В Польше не подозревали о своекорыстных соображениях пруссаков. Стараниями посланника Бухгольца там образовалась прусская партия, мечтавшая о великодержавной роли для Польши. Полякам сулили Белоруссию и Киев, и Польша, отвергши предложенный ей Россиею союз заключила союзный договор с Пруссией. Это было особенно важно для России, потому что Польша находилась в тылу русской армии, действовавшей против турок на Дунае.
Австрия была озабочена восстанием в австрийских Нидерландах и волнениями в Венгрии. Действия же ее против турков были неудачны. Пользуясь этим, Пруссия старалась сеять раздор между союзниками, то есть Австрией и Россией.
— Что взяли, отставши от нас и соединившись с Австрией? — говорили в Берлине русскому посланнику Нессельроде. — Если бы были с нами, то получили бы все. И теперь, если будете с нами, то все получите.
В другой раз Герцберг говорил:
— Если бы положились на нас, то Крым и Очаков были бы ваши.
Екатерина на донесения Нессельроде об этом ответила на полях: «Зазнались совершенно».
Потемкину она написала:
«Каковы цесарцы (то есть австрийцы) ни были бы и какова ни есть от них тягость, но оная будет несравненно менее всегда, нежели прусская, которая сопряжена со всем тем, что в свете может быть придумано поносным и несносным. Мы пруссаков ласкаем, но каково на сердце терпеть их грубости и ругательством наполненные слова и дела! »
В одной тогдашней записке императрицы находятся строки:
«Молю Всевышнего, да отмстит пруссаку гордость. В 1762 году я его дядюшке возвратила Пруссию и часть Нормандии, что не исчезнет в моей памяти. Не забуду и то, что двух наших союзников он же привел в недействие, что со врагами нашими заключил союз, что шведам давал денег и что с нами имел грубые и неприлично повелительные переписки. Будет на нашу улицу праздник авось либо».

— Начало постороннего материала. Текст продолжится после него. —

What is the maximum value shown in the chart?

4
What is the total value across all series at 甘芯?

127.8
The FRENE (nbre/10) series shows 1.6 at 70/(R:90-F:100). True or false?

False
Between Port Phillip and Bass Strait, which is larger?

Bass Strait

Союзник Екатерины, Иосиф II, скончался 9 февраля 1790 года. Государыня считала это событие тяжелым ударом для себя. Леопольд II, брат Иосифа и его преемник на австрийском престоле, не разделял чувство своего предшественника к России, и с его воцарением нам приходилось надеяться исключительно на свои силы. Опасность со стороны Пруссии и Польши заставила Россию держать против турок лишь самое необходимое количество войск, а большую часть их иметь наготове против нового, более серьезного врага. Против Польши и Пруссии было выставлено нами тридцать шесть тысяч, составлявших так называемый «кор д'арме», или главный корпус, под начальством князя Репнина. Против же турок действовало всего два корпуса: один — под начальством графа Суворова Рымникского (около двенадцати тысяч человек) и другой — Меллер-Закомельского, в девять тысяч. Всеми силами командовал генерал-фельдмаршал князь Потемкин Таврический.

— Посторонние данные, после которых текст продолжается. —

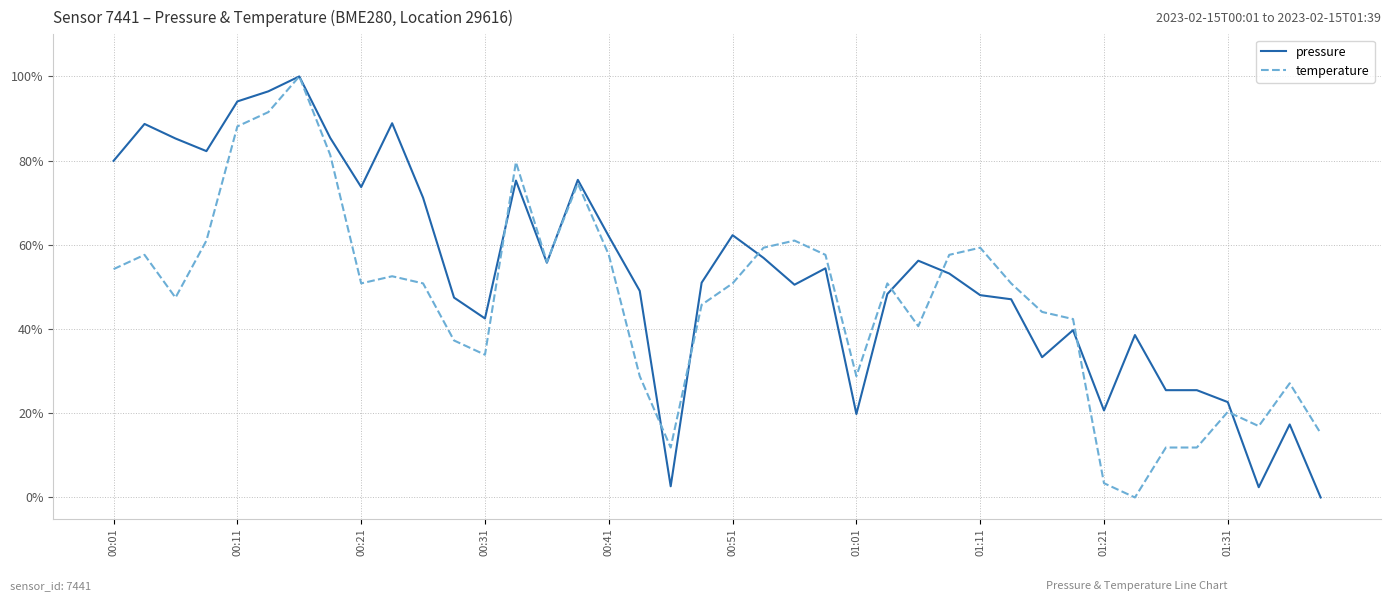

How many lines are shown in the chart?

2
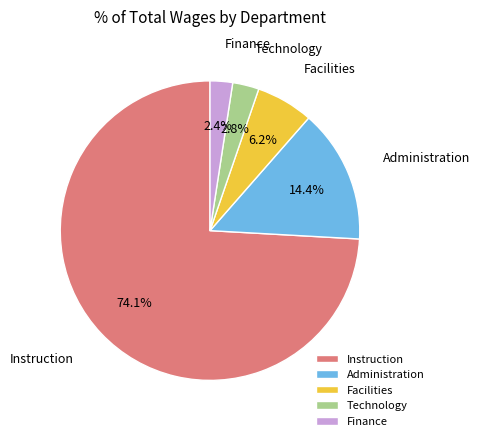

Is it true that Instruction is 74% of the pie?

True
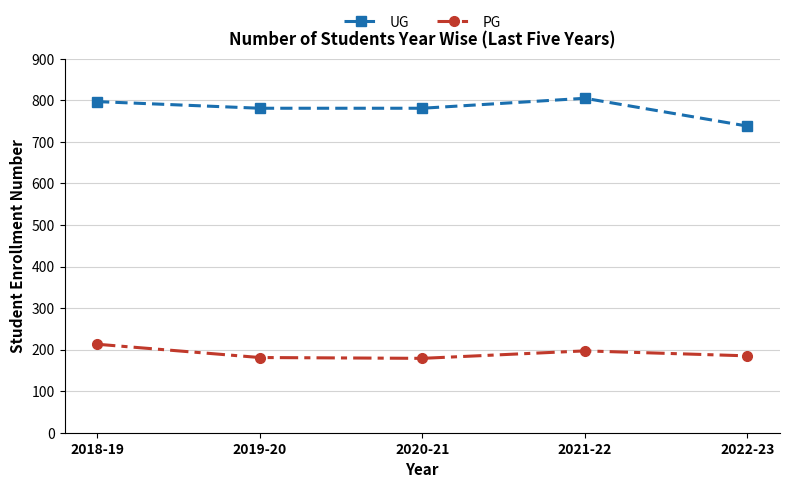

True or false: UG and PG cross at least once.

False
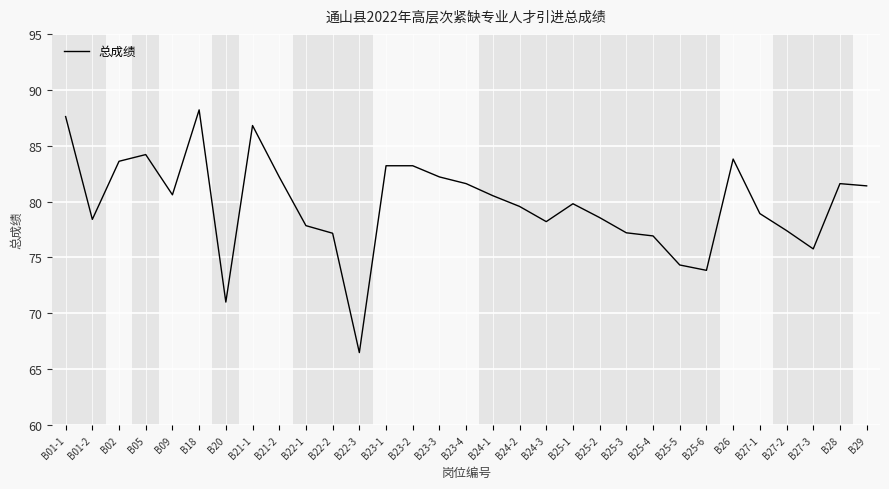

True or false: the data has more than 1 interior local peaks.

True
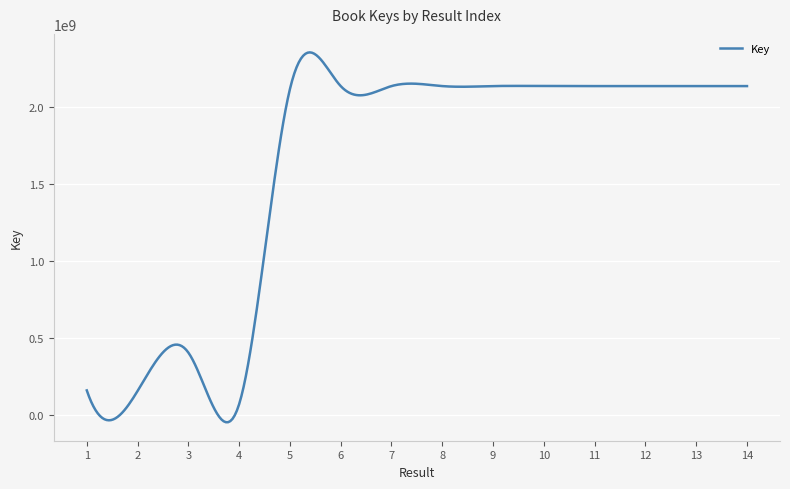

Is this an area chart (filled region under the line)?

No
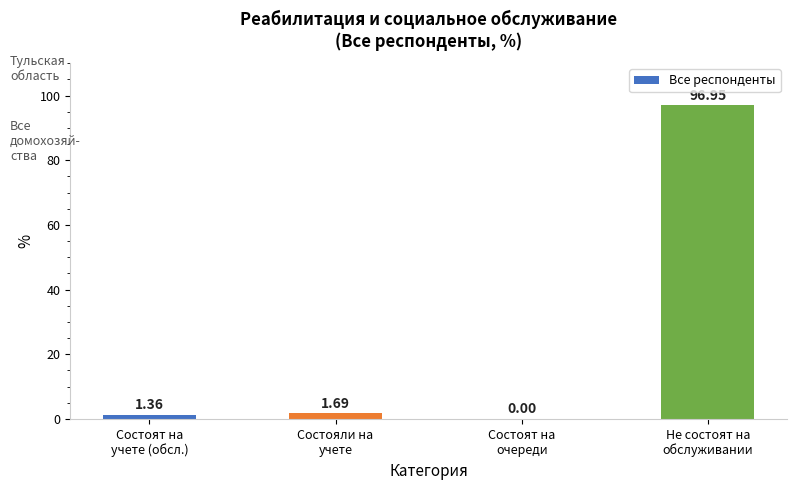

What is the sum of all values?

100.0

Побуждаемая Пруссией Порта напрягла все усилия для ведения войны. Султан Селим, его родственники и все знатные турки отдали свое серебро на чеканку монеты, все мужчины от двадцати— до тридцатилетнего возраста призывались под знамена.

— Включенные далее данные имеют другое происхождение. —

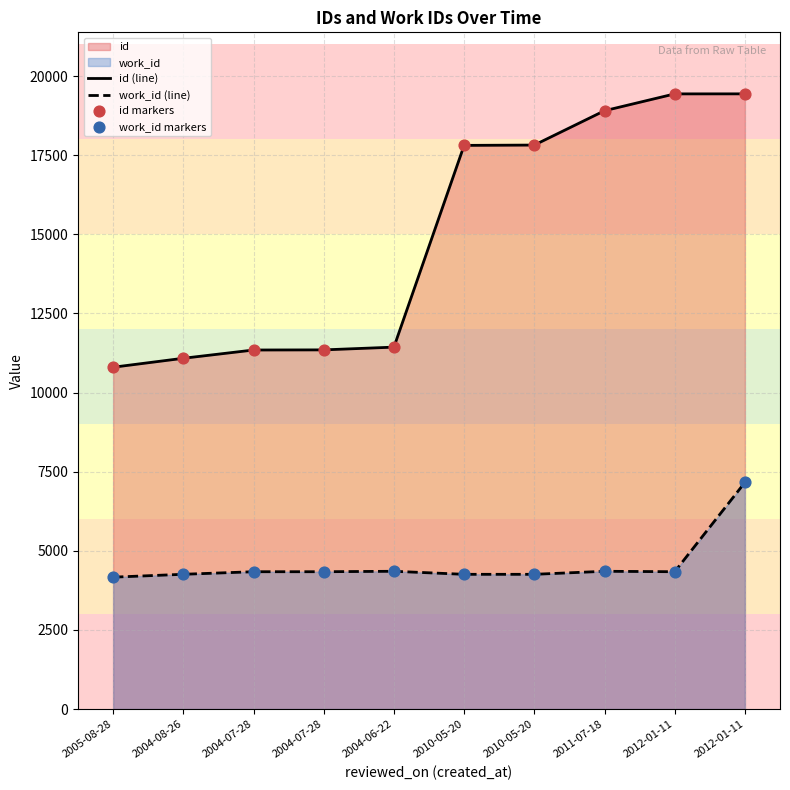

Which series has the largest total across all categories?

id (line)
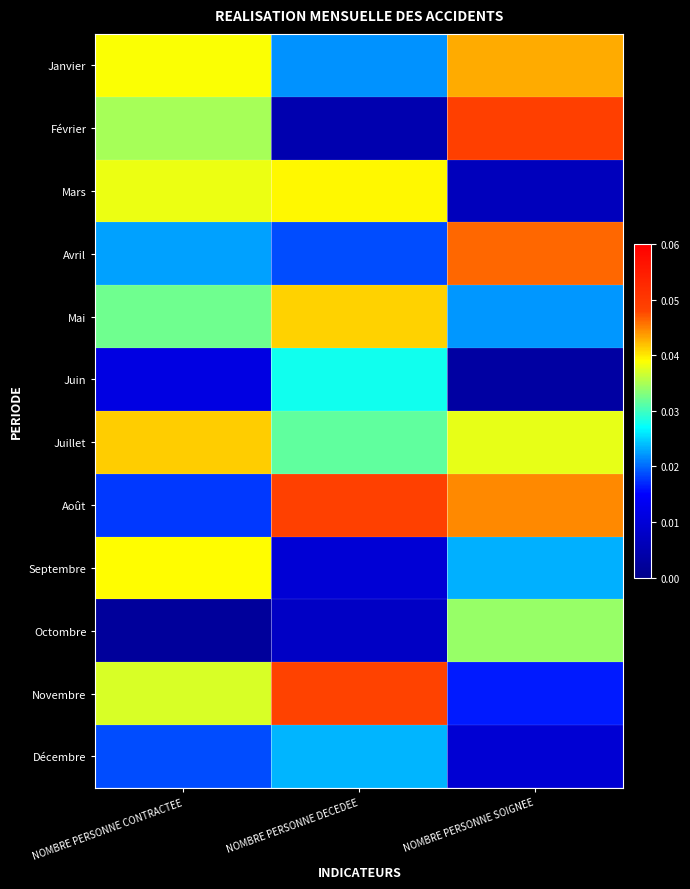

Count the number of categories in the chart.

3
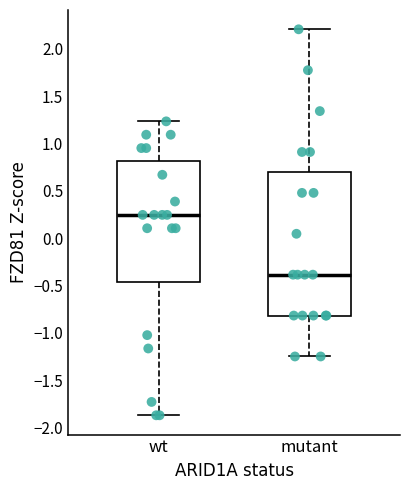

Reading left to right, read every box against the y-axis: the position of its median line, the range the box covers, and the ends of its whiskers. The values are not printed on the chart, so give them approximately, as read against the axis.

wt: median 0.25, box -0.45 to 0.80, whiskers -1.85 to 1.25
mutant: median -0.40, box -0.80 to 0.70, whiskers -1.25 to 2.20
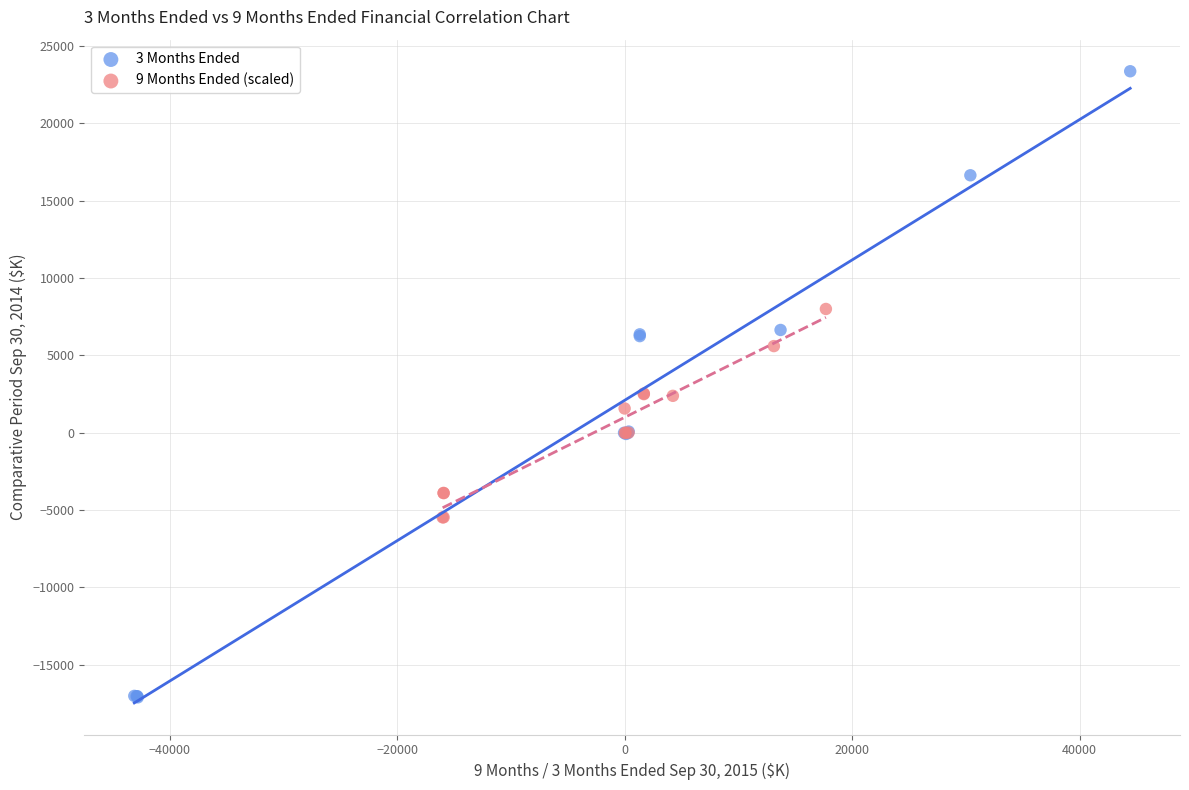

Which series has the widest spread of Y values?

3 Months Ended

План турок состоял в том, чтобы открыть наступление на Кавказ сорокатысячным корпусом трехбунчужного паши, сделать сильный десант в Крыму с помощью флота в сорок линейных кораблей, а на Дунае ограничиться оборонительными действиями. Для этого дунайские крепости Килия, Исакча, Тульча и Браилов были заняты сильными гарнизонами. В Измаиле же, самом укрепленном оплоте турок на Дунае, была сосредоточена целая армия в тридцать тысяч человек под начальством прославленного своею храбростью престарелого Мехмета-паши.